--- Supplied records Enclosed Below ---
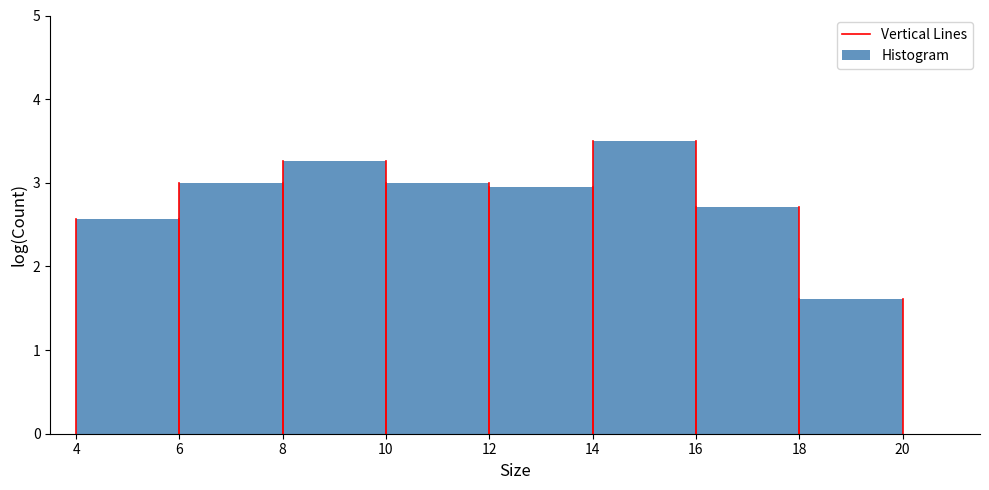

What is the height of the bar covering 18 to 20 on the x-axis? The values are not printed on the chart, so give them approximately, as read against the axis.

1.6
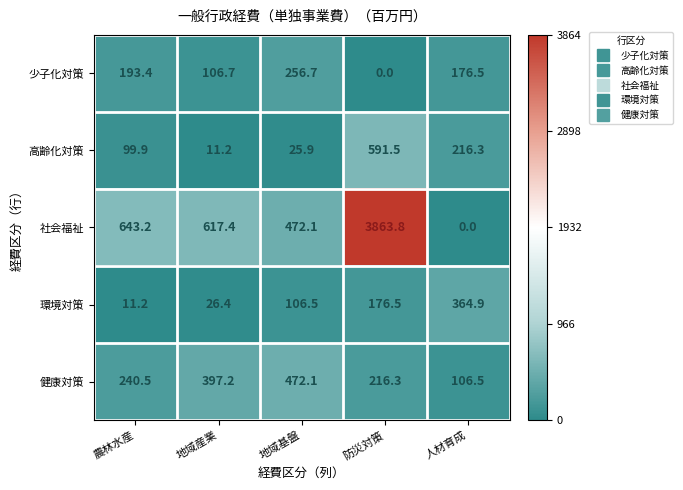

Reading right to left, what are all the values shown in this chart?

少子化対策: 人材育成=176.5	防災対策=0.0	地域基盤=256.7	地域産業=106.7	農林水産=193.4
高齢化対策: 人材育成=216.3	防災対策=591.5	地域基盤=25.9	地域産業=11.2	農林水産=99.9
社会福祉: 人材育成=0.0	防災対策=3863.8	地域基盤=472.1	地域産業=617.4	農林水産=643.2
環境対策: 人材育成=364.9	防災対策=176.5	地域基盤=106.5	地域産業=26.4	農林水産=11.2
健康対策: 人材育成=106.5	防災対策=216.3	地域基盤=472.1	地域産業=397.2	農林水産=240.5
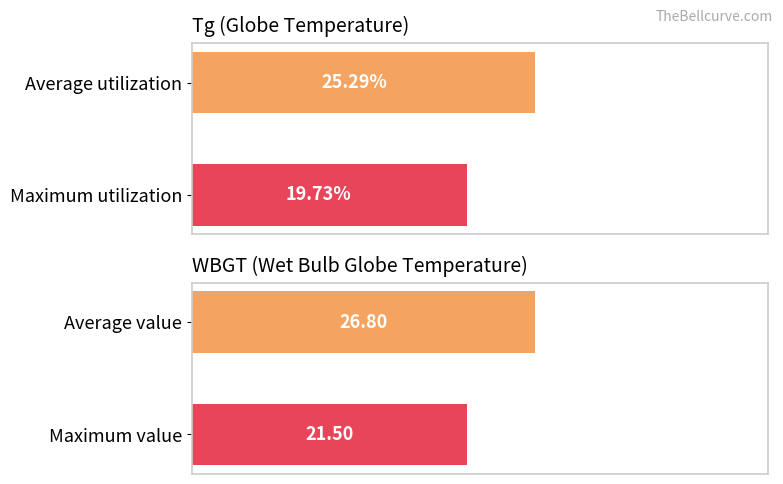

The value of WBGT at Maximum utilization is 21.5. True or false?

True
--- End of Enclosed Supplied records ---
▸ What is expected
Retype everything from the line containing "Reading right to" down to the end of the items above, without the pictures.

▸ Response box
Reading right to left, what are all the values shown in this chart?

少子化対策: 人材育成=176.5	防災対策=0.0	地域基盤=256.7	地域産業=106.7	農林水産=193.4
高齢化対策: 人材育成=216.3	防災対策=591.5	地域基盤=25.9	地域産業=11.2	農林水産=99.9
社会福祉: 人材育成=0.0	防災対策=3863.8	地域基盤=472.1	地域産業=617.4	農林水産=643.2
環境対策: 人材育成=364.9	防災対策=176.5	地域基盤=106.5	地域産業=26.4	農林水産=11.2
健康対策: 人材育成=106.5	防災対策=216.3	地域基盤=472.1	地域産業=397.2	農林水産=240.5

The value of WBGT at Maximum utilization is 21.5. True or false?

True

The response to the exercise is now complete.